Se pueden añadir algunas intenciones libres.


Concluyamos nuestra oración, diciendo juntos las palabras de Jesús, nuestro maestro: Padre nuestro.


Oración

Señor, tú que abres las puertas del reino celestial a los que han renacido por el agua y por el Espíritu Santo, acrecienta en tus hijos la gracia que les has dado, para que no se vean privados de tus promesas los que han sido ya purificados de sus culpas. Por nuestro Señor Jesucristo, tu Hijo.


CONCLUSIÓN

Si preside el obispo, un sacerdote o un diácono:

V. El Señor esté con vosotros. R. Y con tu espíritu.

V. Que la paz de Dios, que sobrepasa todo anhelo y esfuerzo humano, custodie vuestro corazón y vuestra inteligencia en el amor y conocimiento de Dios y de su Hijo Jesucristo, nuestro Señor. R. Amén.

V. La bendición de Dios todopoderoso, Padre, Hijo y Espíritu Santo, descienda sobre vosotros. R. Amén.

* * *

En lugar de la bendición anterior, puede usar la bendición solemne propia:

V. El Dios, que por la resurrección de su Unigénito os ha redimido y adoptado como hijos, os llene de alegría con sus bendiciones. R. Amén.

V. Y ya que por la redención de Cristo recibisteis el don de la libertad verdadera, por su bondad recibáis también la herencia eterna. R. Amén.

V. Y, pues confesando la fe habéis resucitado con Cristo en el bautismo, por vuestras buenas obras merezcáis ser admitidos en la patria del cielo. R. Amén.

V. Y que la bendición de Dios todopoderoso, Padre, Hijo y Espíritu Santo, descienda sobre vosotros y os acompañe siempre. R. Amén.

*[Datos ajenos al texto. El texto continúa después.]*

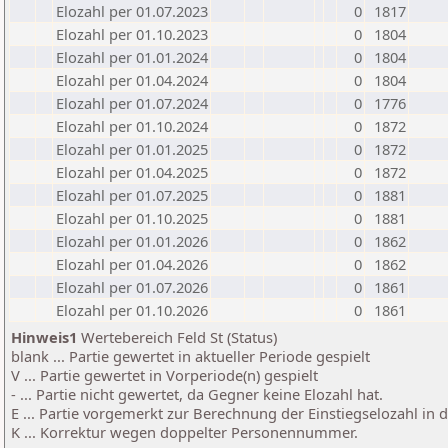
Elozahl per 01.07.2023
0
1817
Elozahl per 01.10.2023
0
1804
Elozahl per 01.01.2024
0
1804
Elozahl per 01.04.2024
0
1804
Elozahl per 01.07.2024
0
1776
Elozahl per 01.10.2024
0
1872
Elozahl per 01.01.2025
0
1872
Elozahl per 01.04.2025
0
1872
Elozahl per 01.07.2025
0
1881
Elozahl per 01.10.2025
0
1881
Elozahl per 01.01.2026
0
1862
Elozahl per 01.04.2026
0
1862
Elozahl per 01.07.2026
0
1861
Elozahl per 01.10.2026
0
1861
Hinweis1
Wertebereich Feld St (Status)
blank ... Partie gewertet in aktueller Periode gespielt
V ... Partie gewertet in Vorperiode(n) gespielt
- ... Partie nicht gewertet, da Gegner keine Elozahl hat.
E ... Partie vorgemerkt zur Berechnung der Einstiegselozahl in
K ... Korrektur wegen doppelter Personennummer.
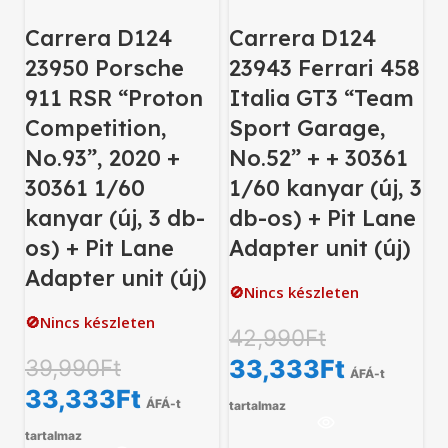
Carrera D124
Carrera D124
23950 Porsche
23943 Ferrari 458
911 RSR “Proton
Italia GT3 “Team
Competition,
Sport Garage,
No.93”, 2020 +
No.52” + + 30361
30361 1/60
1/60 kanyar (új, 3
kanyar (új, 3 db-
db-os) + Pit Lane
os) + Pit Lane
Adapter unit (új)
Adapter unit (új)
🚫Nincs készleten
🚫Nincs készleten
42,990
Ft
39,990
Ft
33,333
Ft
ÁFÁ-t
33,333
Ft
ÁFÁ-t
tartalmaz
tartalmaz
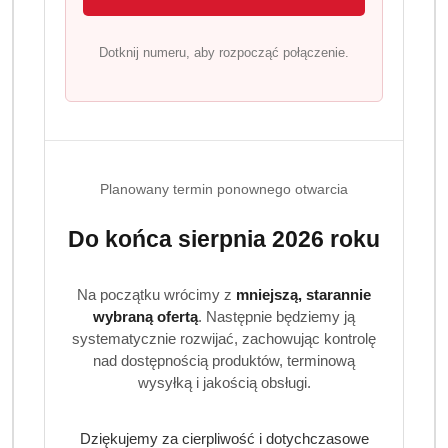
Dotknij numeru, aby rozpocząć połączenie.
Planowany termin ponownego otwarcia
Do końca sierpnia 2026 roku
Na początku wrócimy z
mniejszą, starannie
wybraną ofertą
. Następnie będziemy ją
systematycznie rozwijać, zachowując kontrolę
nad dostępnością produktów, terminową
wysyłką i jakością obsługi.
Dziękujemy za cierpliwość i dotychczasowe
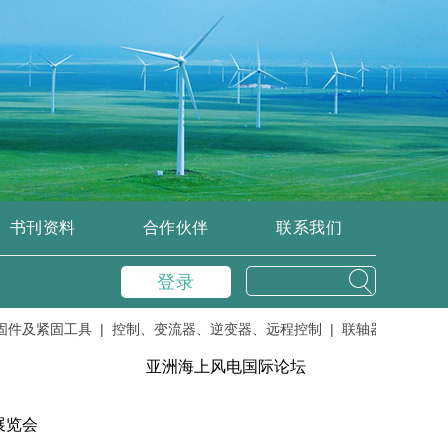
书刊资料
合作伙伴
联系我们
登录
及紧固工具 |
控制、变流器、逆变器、远程控制 |
联轴器 |
密封件、胶
亚洲海上风电国际论坛
展览会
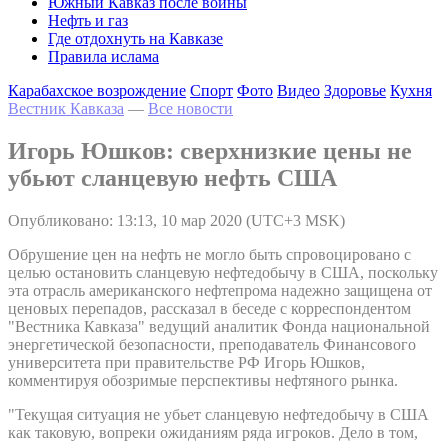
Южный Кавказ после войны
Нефть и газ
Где отдохнуть на Кавказе
Правила ислама
Карабахское возрождение
Спорт
Фото
Видео
Здоровье
Кухня
Вестник Кавказа
—
Все новости
Игорь Юшков: сверхнизкие цены не
убьют сланцевую нефть США
Опубликовано: 13:13, 10 мар 2020 (UTC+3 MSK)
Обрушение цен на нефть не могло быть спровоцировано с
целью остановить сланцевую нефтедобычу в США, поскольку
эта отрасль американского нефтепрома надежно защищена от
ценовых перепадов, рассказал в беседе с корреспондентом
"Вестника Кавказа" ведущий аналитик Фонда национальной
энергетической безопасности, преподаватель Финансового
университета при правительстве РФ Игорь Юшков,
комментируя обозримые перспективы нефтяного рынка.
"Текущая ситуация не убьет сланцевую нефтедобычу в США
как таковую, вопреки ожиданиям ряда игроков. Дело в том,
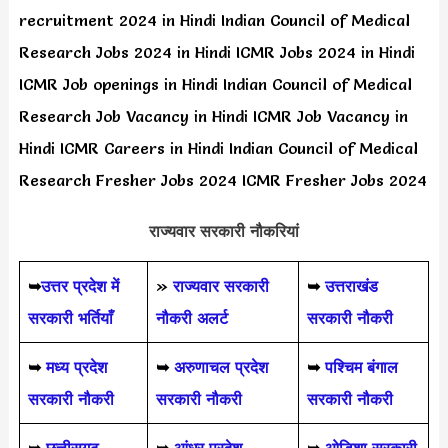
recruitment 2024 in Hindi Indian Council of Medical
Research Jobs 2024 in Hindi ICMR Jobs 2024 in Hindi
ICMR Job openings in Hindi Indian Council of Medical
Research Job Vacancy in Hindi ICMR Job Vacancy in
Hindi ICMR Careers in Hindi Indian Council of Medical
Research Fresher Jobs 2024 ICMR Fresher Jobs 2024
राज्यवार सरकारी नौकरियां
➥
उत्तर प्रदेश में
»
राज्यवार सरकारी
➥
उत्तराखंड
सरकारी भर्तियाँ
नौकरी अलर्ट
सरकारी नौकरी
➥
मध्य प्रदेश
➥
अरुणाचल प्रदेश
➥
पश्चिम बंगाल
सरकारी नौकरी
सरकारी नौकरी
सरकारी नौकरी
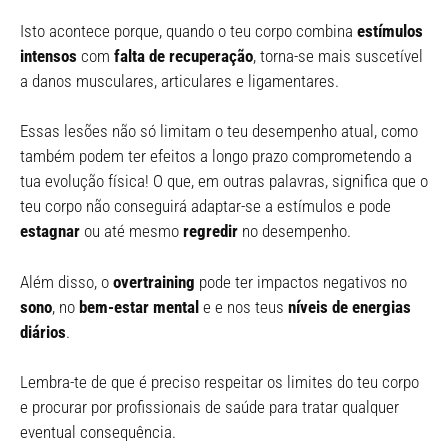
Isto acontece porque, quando o teu corpo combina
estímulos
intensos
com
falta de recuperação
, torna-se mais suscetível
a danos musculares, articulares e ligamentares.
Essas lesões não só limitam o teu desempenho atual, como
também podem ter efeitos a longo prazo comprometendo a
tua evolução física! O que, em outras palavras, significa que o
teu corpo não conseguirá adaptar-se a estímulos e pode
estagnar
ou até mesmo
regredir
no desempenho.
Além disso, o
overtraining
pode ter impactos negativos no
sono
, no
bem-estar mental
e e nos teus
níveis de energias
diários
.
Lembra-te de que é preciso respeitar os limites do teu corpo
e procurar por profissionais de saúde para tratar qualquer
eventual consequência.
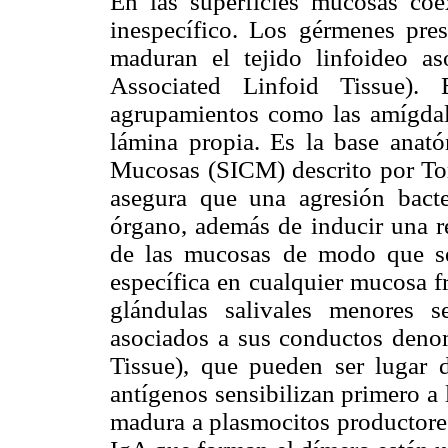
En las superficies mucosas coe
inespecífico. Los gérmenes pres
maduran el tejido linfoideo 
Associated Linfoid Tissue). 
agrupamientos como las amígdal
lámina propia. Es la base ana
Mucosas (SICM) descrito por Tom
asegura que una agresión bact
órgano, además de inducir una re
de las mucosas de modo que se
específica en cualquier mucosa f
glándulas salivales menores 
asociados a sus conductos den
Tissue), que pueden ser lugar 
antígenos sensibilizan primero a 
madura a plasmocitos productores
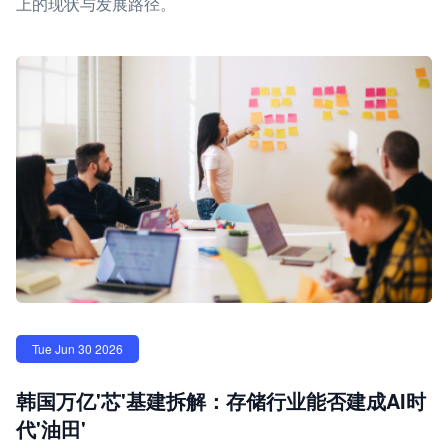
上的现状与发展路径。
Tue Jun 30 2026
韩国万亿'芯'基建拆解：存储行业能否建成AI时
代'油田'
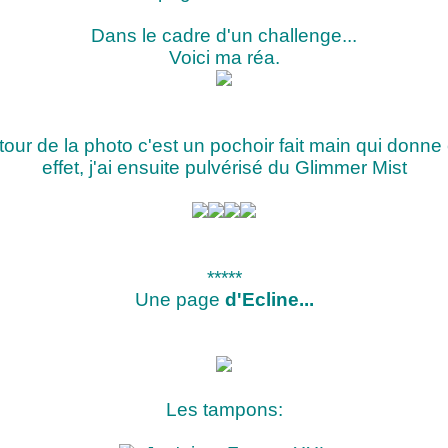
Dans le cadre d'un challenge...
Voici ma réa.
tour de la photo c'est un pochoir fait main qui donne 
effet, j'ai ensuite pulvérisé du Glimmer Mist
*****
Une page
d'Ecline...
Les tampons:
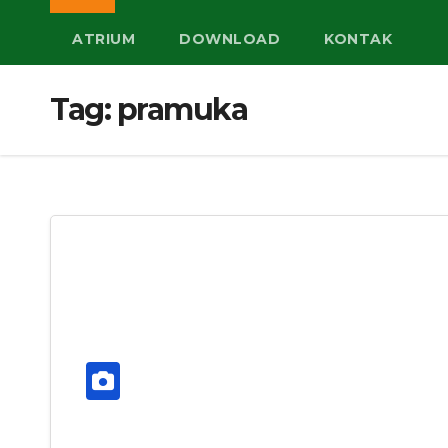
ATRIUM
DOWNLOAD
KONTAK
Tag:
pramuka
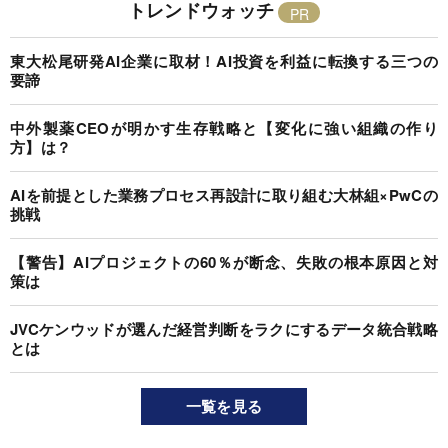
トレンドウォッチ
東大松尾研発AI企業に取材！AI投資を利益に転換する三つの
要諦
中外製薬CEOが明かす生存戦略と【変化に強い組織の作り
方】は？
AIを前提とした業務プロセス再設計に取り組む大林組×PwCの
挑戦
【警告】AIプロジェクトの60％が断念、失敗の根本原因と対
策は
JVCケンウッドが選んだ経営判断をラクにするデータ統合戦略
とは
一覧を見る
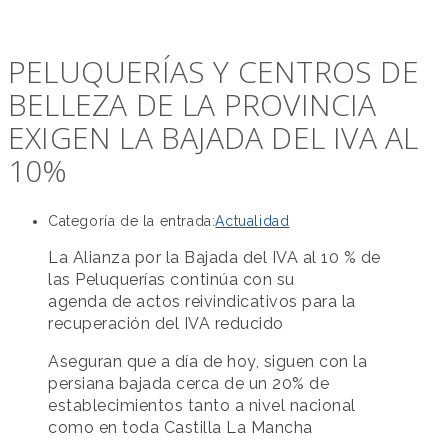
PELUQUERÍAS Y CENTROS DE
BELLEZA DE LA PROVINCIA
EXIGEN LA BAJADA DEL IVA AL
10%
Categoría de la entrada:
Actualidad
La Alianza por la Bajada del IVA al 10 % de
las Peluquerías continúa con su
agenda de actos reivindicativos para la
recuperación del IVA reducido
Aseguran que a día de hoy, siguen con la
persiana bajada cerca de un 20% de
establecimientos tanto a nivel nacional
como en toda Castilla La Mancha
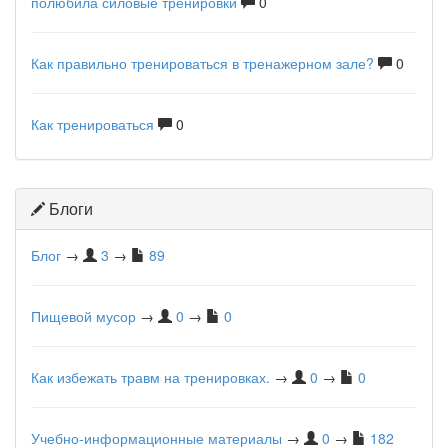
полюбила силовые тренировки
0
Как правильно тренироваться в тренажерном зале?
0
Как тренироваться
0
Блоги
Блог
→
3
→
89
Пищевой мусор
→
0
→
0
Как избежать травм на тренировках.
→
0
→
0
Учебно-информационные материалы
→
0
→
182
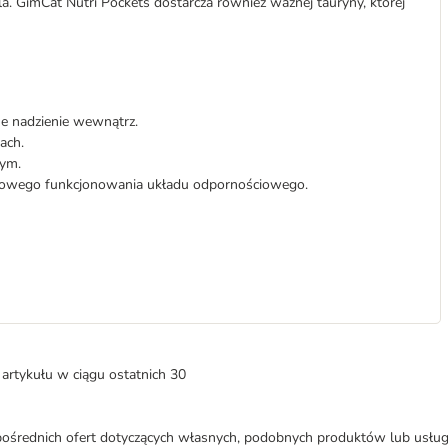
 GimCat Nutri Pockets dostarcza również ważnej tauryny, której
ne nadzienie wewnątrz.
ach.
nym.
dłowego funkcjonowania układu odpornościowego.
artykułu w ciągu ostatnich 30
średnich ofert dotyczących własnych, podobnych produktów lub usług. 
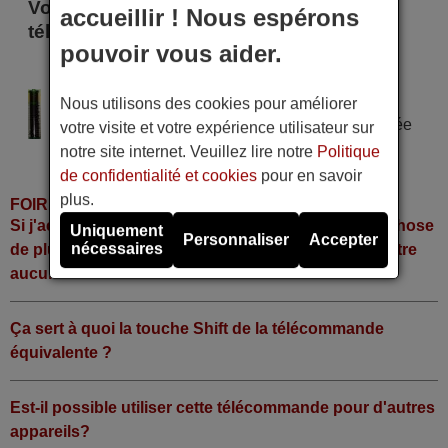
Voici certains modèles qui utilisent cette
accueillir ! Nous espérons
télécommande
pouvoir vous aider.
NOVIS JX-2022D
Alimentation : 2 piles type AAA
Nous utilisons des cookies pour améliorer
Pile alcaline type AAA LR06 tension 1,5 V utilisée
votre visite et votre expérience utilisateur sur
dans la grande majorité de télécommandes.
notre site internet. Veuillez lire notre
Politique
de confidentialité et cookies
pour en savoir
plus.
FOIRE AUX QUESTIONS
Si j'achète la télécommande, dois-je faire quelque chose
Uniquement
Personnaliser
Accepter
nécessaires
de plus ou fonctionne-t-elle directement sans y mettre
aucun code?
Ça sert à quoi la touche Shift de la télécommande
équivalente ?
Est-il possible utiliser cette télécommande pour d'autres
appareils?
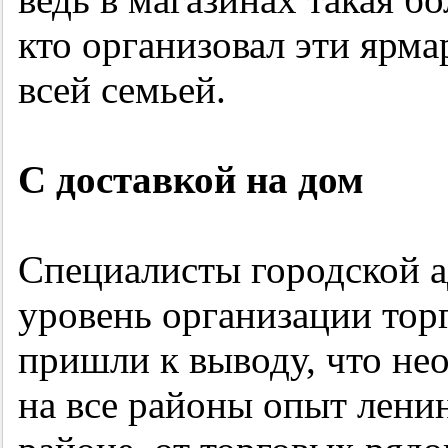
кто организовал эти ярма
всей семьей.
С доставкой на дом
Специалисты городской 
уровень организации тор
пришли к выводу, что не
на все районы опыт лени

Puede usar también la bendición común, como sigue:

V. El Señor esté con vosotros. R. Y con tu espíritu.

V. La bendición de Dios todopoderoso, Padre, Hijo y Espíritu Santo, descienda sobre vosotros. R. Amén.

* * *

Si se despide a la comunidad, se añade la invitación:

V. Podéis ir en paz. R. Demos gracias a Dios.

* * *

En el rezo individual o en una celebración comunitaria presidida por un ministro no ordenado, se dice:

V. El Señor nos bendiga, nos guarde de todo mal y nos lleve a la vida eterna. R. Amén.